» Your assignment: Set down exactly, from the records below, the line with "сайте, чтобы получить" through the line with "yang buruk. Tidak hilang setelah 2 jam", and nothing else.

(Recorded data)
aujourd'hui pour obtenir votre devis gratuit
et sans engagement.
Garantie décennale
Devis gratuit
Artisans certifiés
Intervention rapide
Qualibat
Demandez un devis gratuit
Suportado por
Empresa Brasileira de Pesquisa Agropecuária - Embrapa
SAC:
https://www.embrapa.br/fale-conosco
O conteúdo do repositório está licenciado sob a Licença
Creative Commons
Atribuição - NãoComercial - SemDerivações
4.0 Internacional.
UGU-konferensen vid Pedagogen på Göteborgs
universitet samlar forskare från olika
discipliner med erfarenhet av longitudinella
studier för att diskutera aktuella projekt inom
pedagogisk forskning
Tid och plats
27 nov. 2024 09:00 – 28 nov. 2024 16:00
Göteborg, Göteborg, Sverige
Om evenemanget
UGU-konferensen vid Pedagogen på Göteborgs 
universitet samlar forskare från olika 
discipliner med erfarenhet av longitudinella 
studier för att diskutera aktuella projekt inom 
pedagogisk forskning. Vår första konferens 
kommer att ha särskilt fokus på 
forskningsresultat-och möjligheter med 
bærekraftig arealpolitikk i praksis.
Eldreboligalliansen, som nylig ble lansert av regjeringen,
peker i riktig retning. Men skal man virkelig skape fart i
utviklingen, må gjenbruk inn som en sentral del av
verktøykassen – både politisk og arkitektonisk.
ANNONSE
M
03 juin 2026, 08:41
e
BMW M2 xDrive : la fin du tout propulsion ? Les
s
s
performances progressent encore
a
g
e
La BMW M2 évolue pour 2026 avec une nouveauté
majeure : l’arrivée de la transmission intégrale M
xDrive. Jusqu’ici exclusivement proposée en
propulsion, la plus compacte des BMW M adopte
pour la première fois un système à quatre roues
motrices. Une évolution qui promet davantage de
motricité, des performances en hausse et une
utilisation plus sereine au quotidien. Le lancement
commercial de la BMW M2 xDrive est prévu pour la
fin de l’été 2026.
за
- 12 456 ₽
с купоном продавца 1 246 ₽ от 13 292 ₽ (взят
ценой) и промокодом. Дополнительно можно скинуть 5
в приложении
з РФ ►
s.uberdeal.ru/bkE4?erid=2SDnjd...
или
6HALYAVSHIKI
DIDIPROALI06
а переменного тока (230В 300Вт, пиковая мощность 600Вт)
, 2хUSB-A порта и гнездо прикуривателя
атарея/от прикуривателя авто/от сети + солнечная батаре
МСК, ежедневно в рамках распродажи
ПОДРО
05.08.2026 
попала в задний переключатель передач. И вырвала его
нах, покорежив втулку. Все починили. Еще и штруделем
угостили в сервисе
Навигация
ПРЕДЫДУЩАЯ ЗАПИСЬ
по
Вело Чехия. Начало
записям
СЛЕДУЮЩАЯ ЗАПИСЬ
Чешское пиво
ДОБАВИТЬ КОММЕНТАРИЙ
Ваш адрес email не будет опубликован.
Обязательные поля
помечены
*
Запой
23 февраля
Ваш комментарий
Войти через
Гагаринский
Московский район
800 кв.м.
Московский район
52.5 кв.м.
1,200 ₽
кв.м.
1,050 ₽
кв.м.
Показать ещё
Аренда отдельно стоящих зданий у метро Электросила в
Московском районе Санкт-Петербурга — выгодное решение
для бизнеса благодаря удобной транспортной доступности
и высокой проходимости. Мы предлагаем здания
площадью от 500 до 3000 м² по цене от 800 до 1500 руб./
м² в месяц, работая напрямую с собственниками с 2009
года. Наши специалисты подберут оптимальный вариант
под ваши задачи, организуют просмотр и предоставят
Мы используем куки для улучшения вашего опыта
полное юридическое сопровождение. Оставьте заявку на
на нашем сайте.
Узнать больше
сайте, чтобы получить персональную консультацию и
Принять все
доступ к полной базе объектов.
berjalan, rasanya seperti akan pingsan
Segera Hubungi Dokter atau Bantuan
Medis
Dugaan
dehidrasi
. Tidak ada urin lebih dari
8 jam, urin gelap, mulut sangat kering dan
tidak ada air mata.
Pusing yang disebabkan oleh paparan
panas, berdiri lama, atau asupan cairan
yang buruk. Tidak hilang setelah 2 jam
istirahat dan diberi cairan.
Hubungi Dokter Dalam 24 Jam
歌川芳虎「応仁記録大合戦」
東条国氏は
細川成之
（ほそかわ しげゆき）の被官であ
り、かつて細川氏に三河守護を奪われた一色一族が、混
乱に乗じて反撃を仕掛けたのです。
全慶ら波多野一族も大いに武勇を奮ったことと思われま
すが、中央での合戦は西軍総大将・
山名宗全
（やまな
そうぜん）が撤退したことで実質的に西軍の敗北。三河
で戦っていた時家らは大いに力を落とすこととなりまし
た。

» Problem solution:
сайте, чтобы получить персональную консультацию и
Принять все
доступ к полной базе объектов.
berjalan, rasanya seperti akan pingsan
Segera Hubungi Dokter atau Bantuan
Medis
Dugaan
dehidrasi
. Tidak ada urin lebih dari
8 jam, urin gelap, mulut sangat kering dan
tidak ada air mata.
Pusing yang disebabkan oleh paparan
panas, berdiri lama, atau asupan cairan
yang buruk. Tidak hilang setelah 2 jam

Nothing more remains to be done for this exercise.